Segment Start: PROVIDED RECORDS
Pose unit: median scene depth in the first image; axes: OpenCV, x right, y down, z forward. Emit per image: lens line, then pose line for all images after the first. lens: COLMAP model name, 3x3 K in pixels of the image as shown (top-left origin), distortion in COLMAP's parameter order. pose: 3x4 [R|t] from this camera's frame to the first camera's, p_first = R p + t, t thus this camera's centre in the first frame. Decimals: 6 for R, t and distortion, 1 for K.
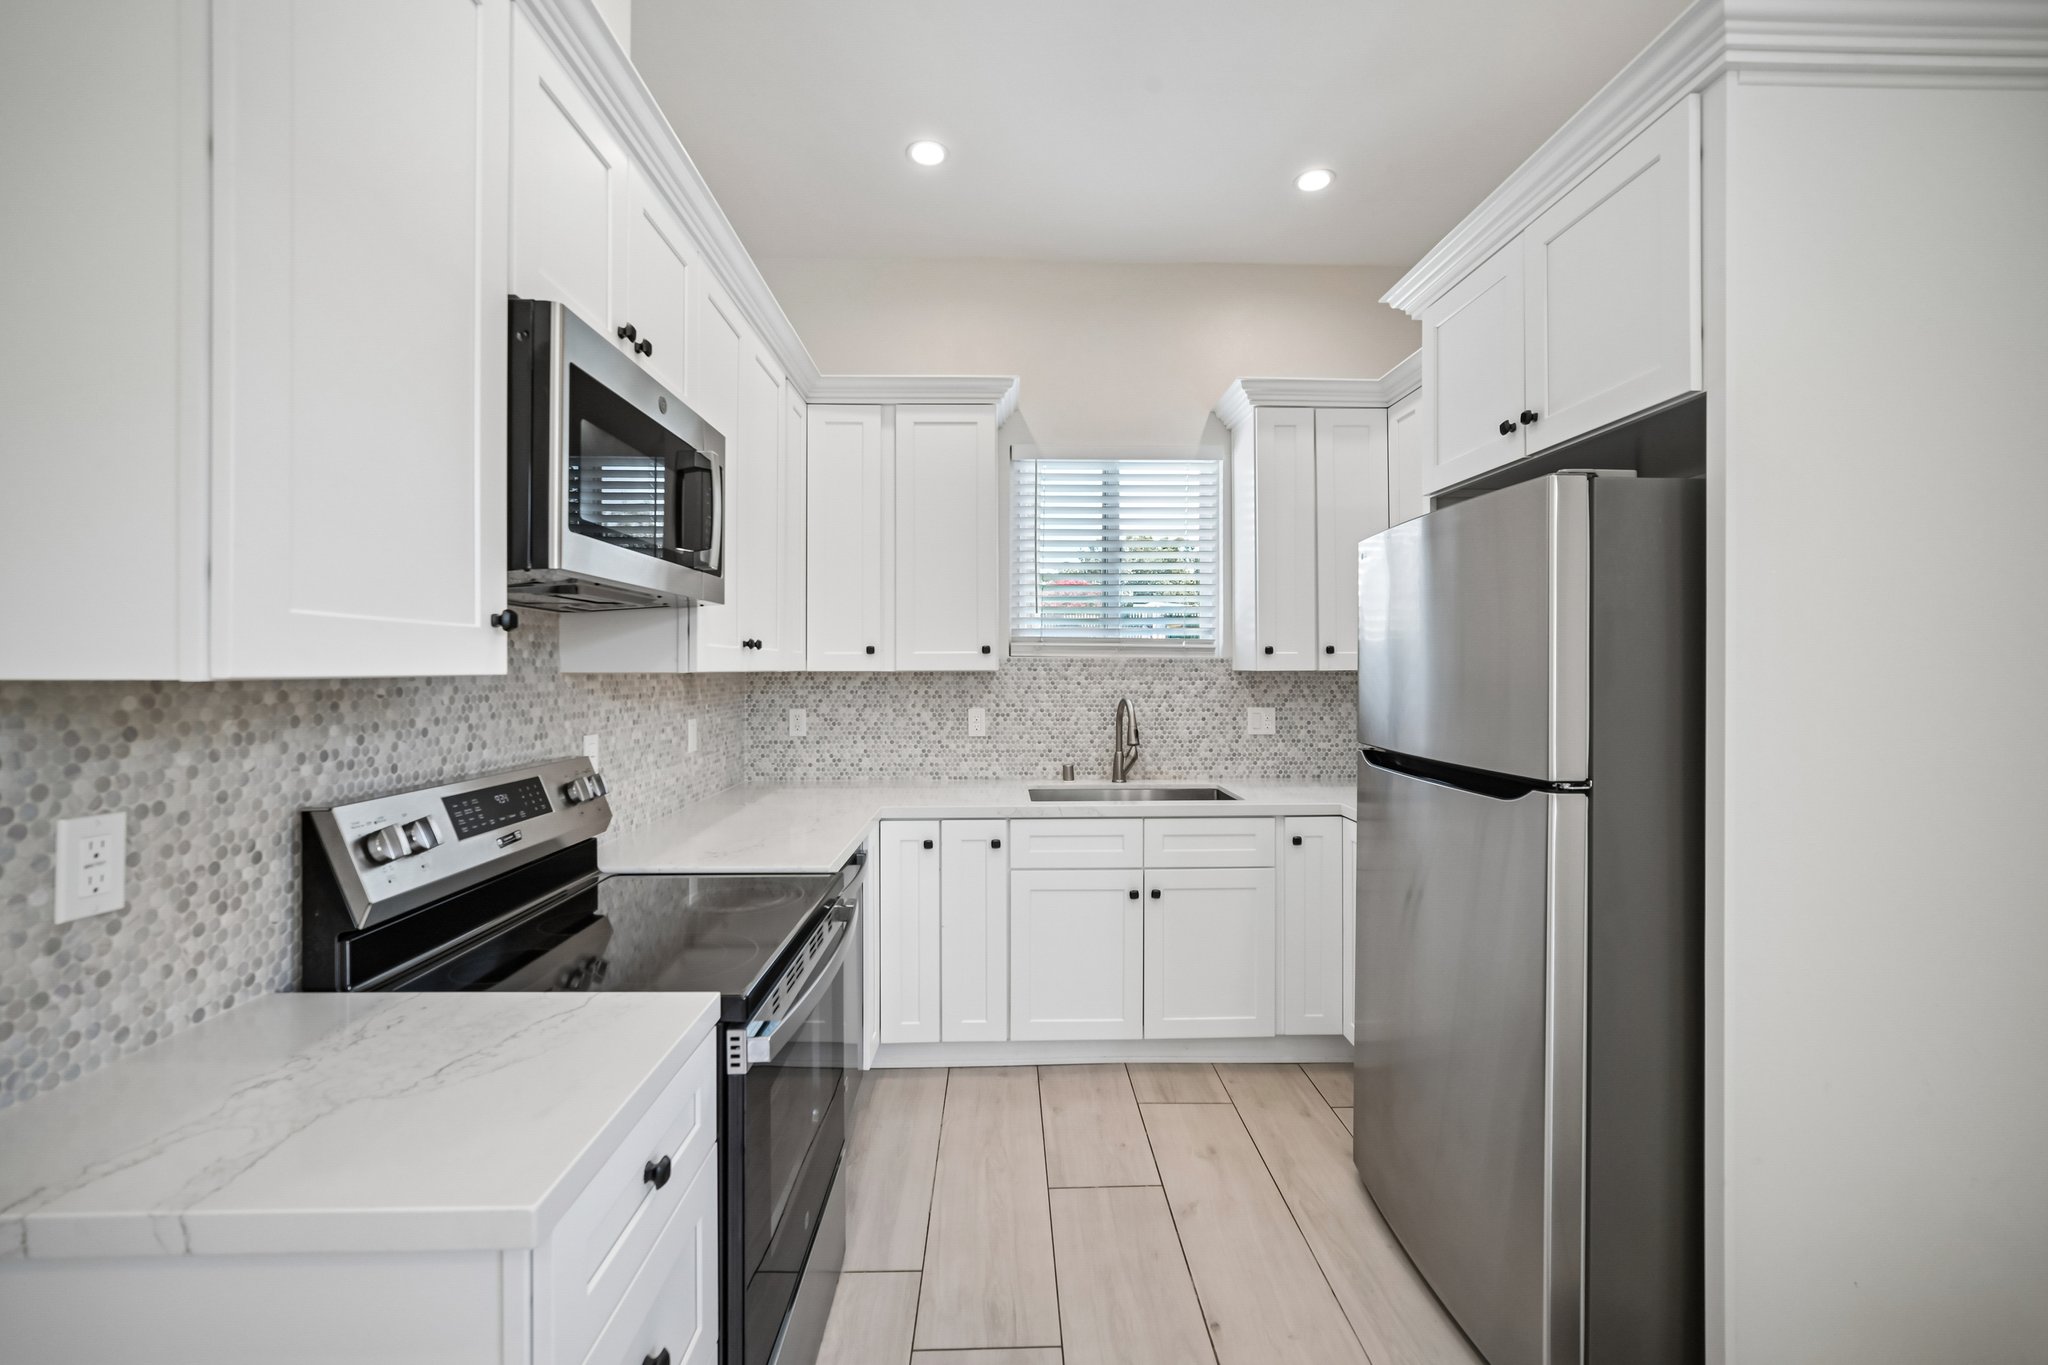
lens RADIAL K [[853.8, 0, 1028.4], [0, 853.8, 672.0], [0, 0, 1]] dist [-0.027489, 0.015808]
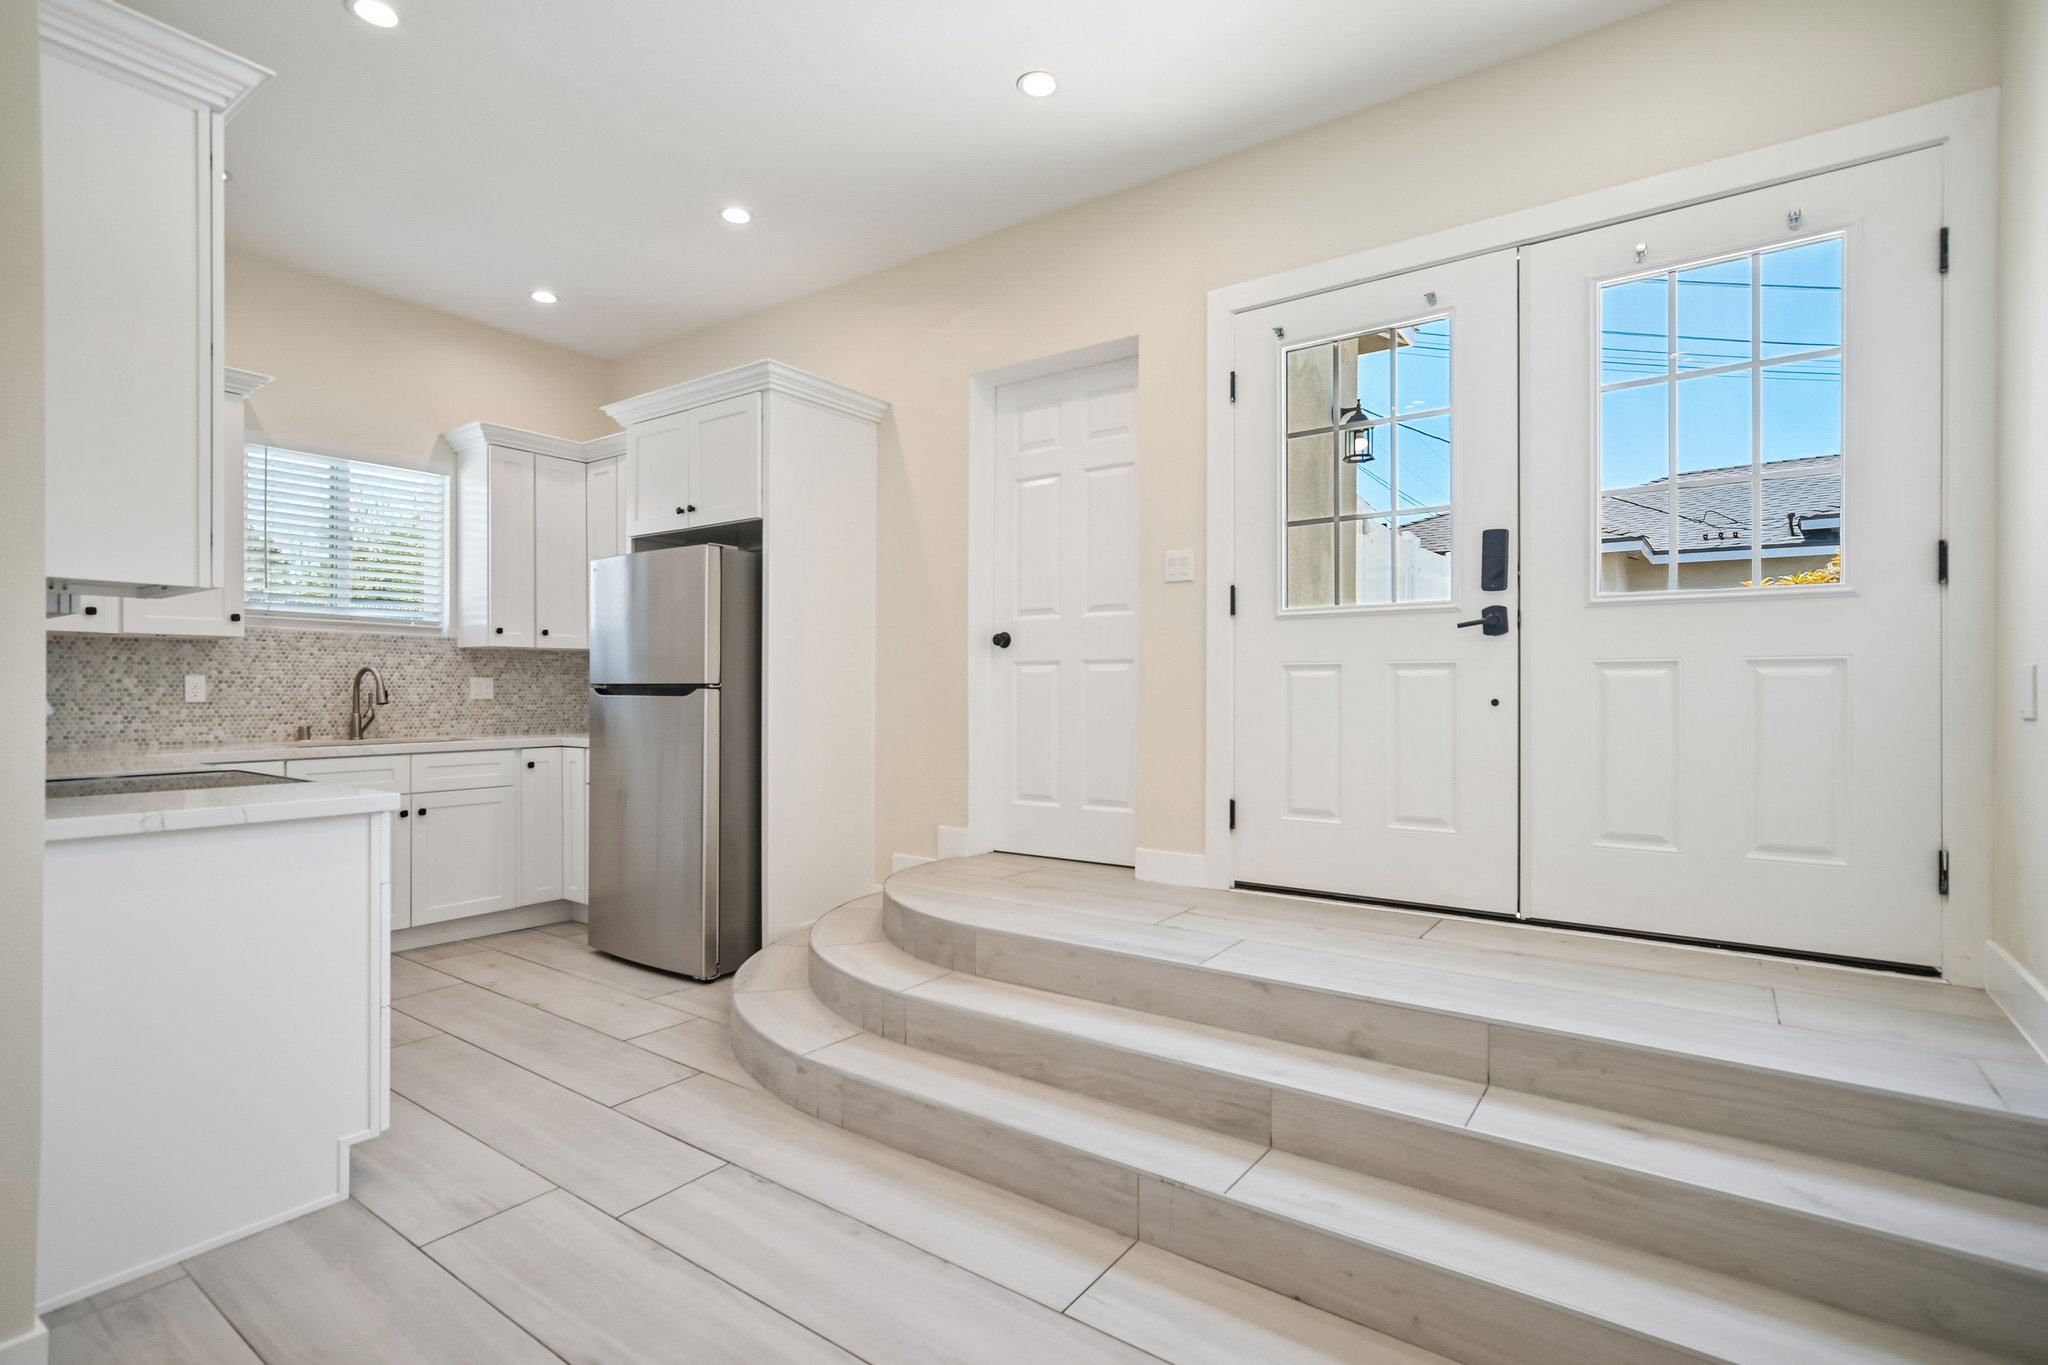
lens RADIAL K [[975.0, 0, 1019.8], [0, 975.0, 686.2], [0, 0, 1]] dist [-0.019532, 0.017706]
pose [[0.612184, 0.002877, 0.790710, -0.390700], [0.002696, 0.999980, -0.005725, 0.067261], [-0.790711, 0.005637, 0.612164, -0.529707]]
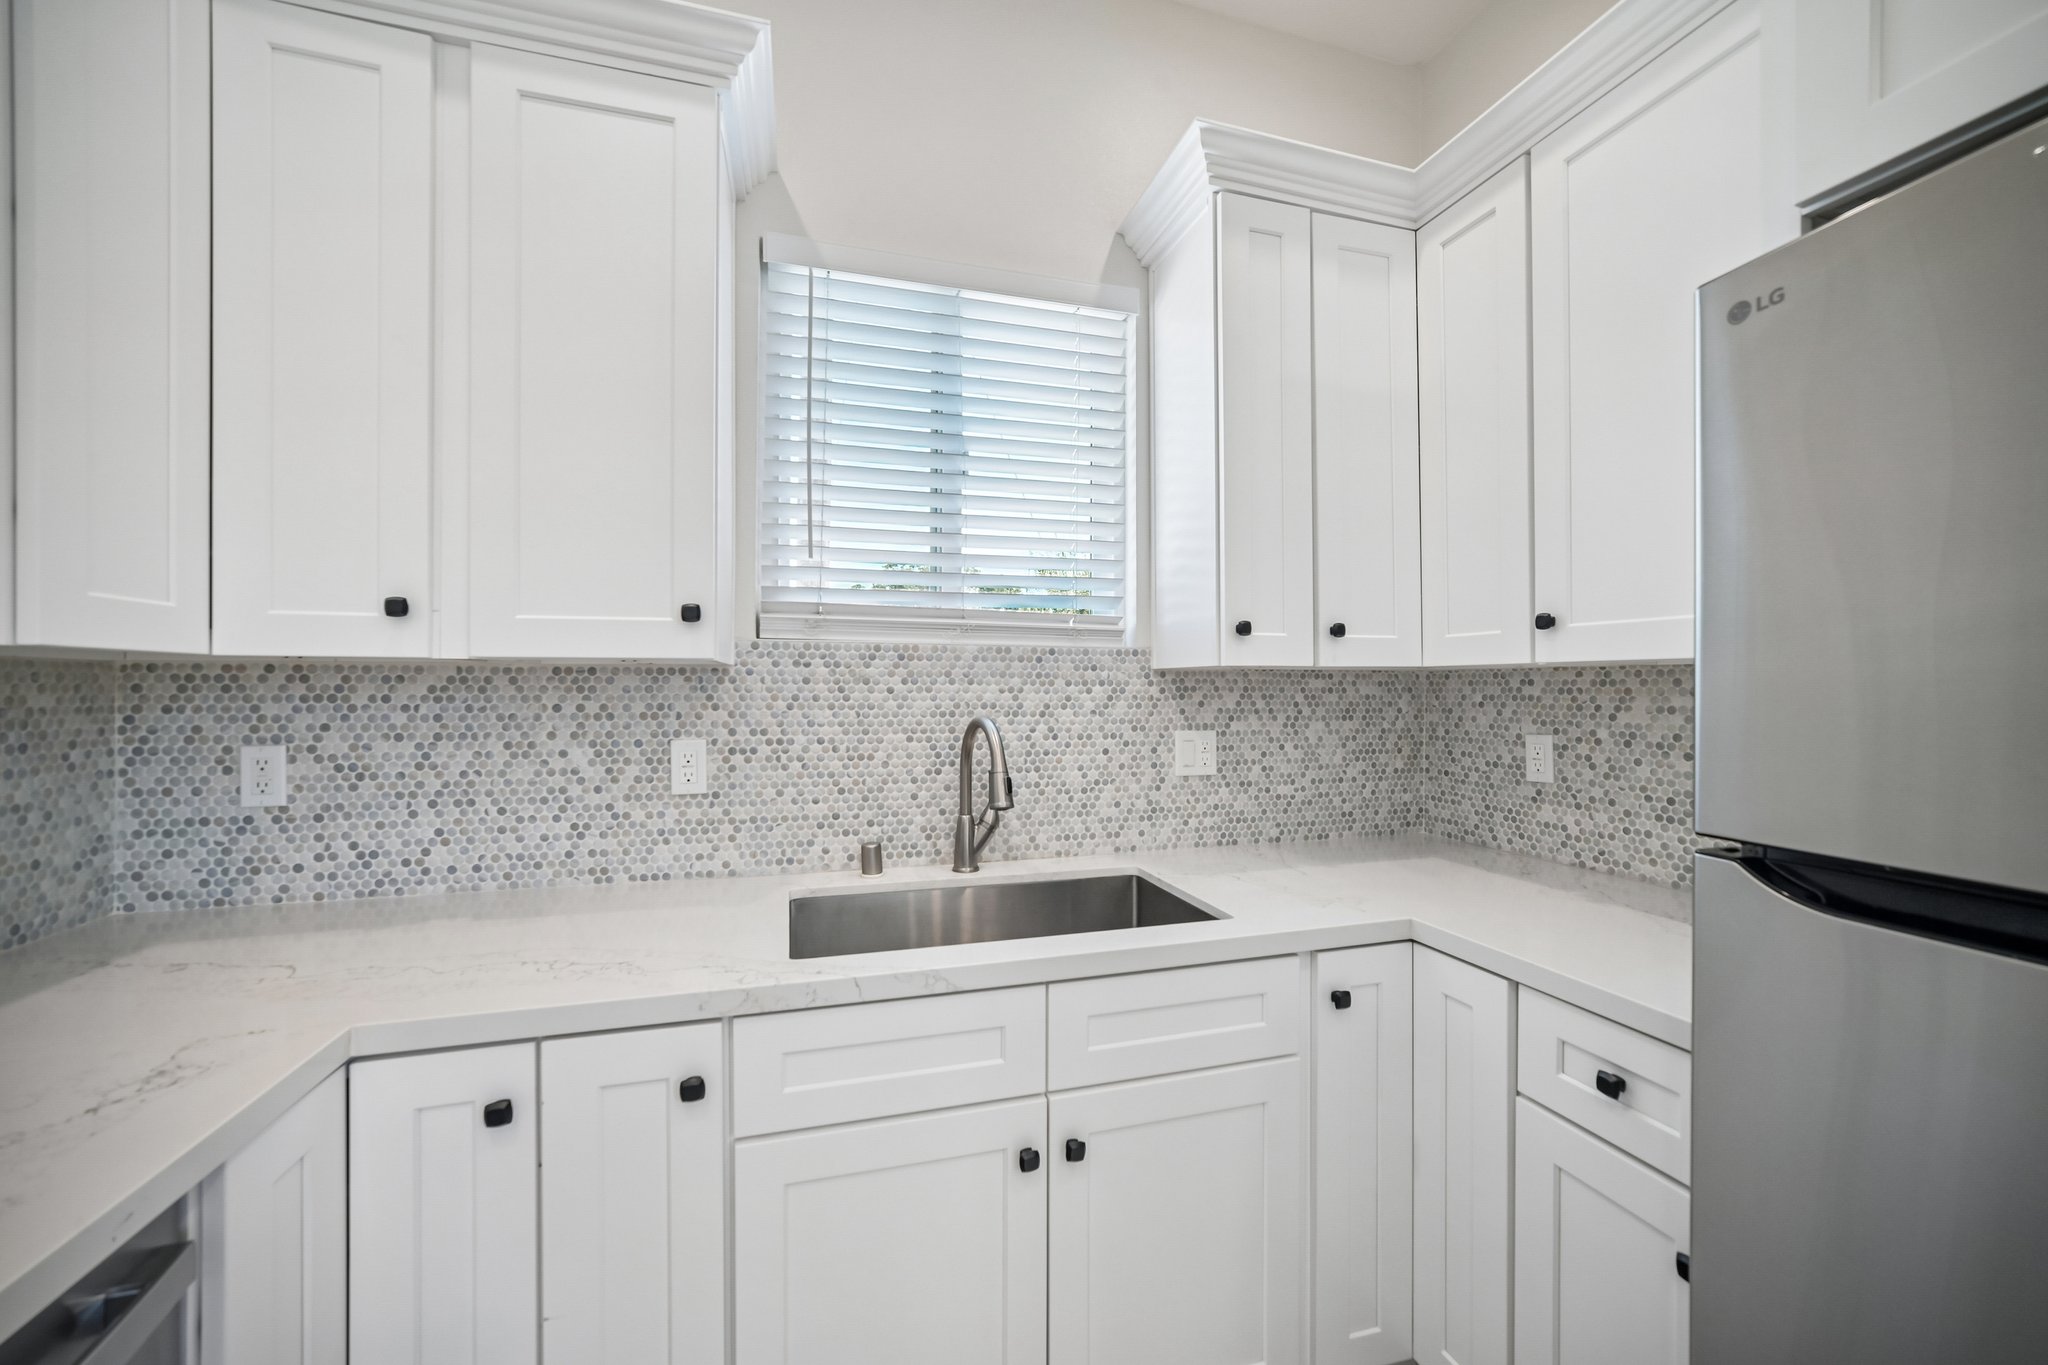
lens RADIAL K [[784.0, 0, 1027.1], [0, 784.0, 689.0], [0, 0, 1]] dist [-0.023453, 0.008866]
pose [[0.967368, 0.001405, 0.253373, 0.017075], [-0.000426, 0.999992, -0.003919, 0.014846], [-0.253377, 0.003684, 0.967361, 0.511737]]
Segment End: PROVIDED RECORDS
Transcribe the lines of every item above word for word, leaving out the pictures.

* _RESPONSE AREA_
Pose unit: median scene depth in the first image; axes: OpenCV, x right, y down, z forward. Emit per image: lens line, then pose line for all images after the first. lens: COLMAP model name, 3x3 K in pixels of the image as shown (top-left origin), distortion in COLMAP's parameter order. pose: 3x4 [R|t] from this camera's frame to the first camera's, p_first = R p + t, t thus this camera's centre in the first frame. Decimals: 6 for R, t and distortion, 1 for K.
lens RADIAL K [[853.8, 0, 1028.4], [0, 853.8, 672.0], [0, 0, 1]] dist [-0.027489, 0.015808]
lens RADIAL K [[975.0, 0, 1019.8], [0, 975.0, 686.2], [0, 0, 1]] dist [-0.019532, 0.017706]
pose [[0.612184, 0.002877, 0.790710, -0.390700], [0.002696, 0.999980, -0.005725, 0.067261], [-0.790711, 0.005637, 0.612164, -0.529707]]
lens RADIAL K [[784.0, 0, 1027.1], [0, 784.0, 689.0], [0, 0, 1]] dist [-0.023453, 0.008866]
pose [[0.967368, 0.001405, 0.253373, 0.017075], [-0.000426, 0.999992, -0.003919, 0.014846], [-0.253377, 0.003684, 0.967361, 0.511737]]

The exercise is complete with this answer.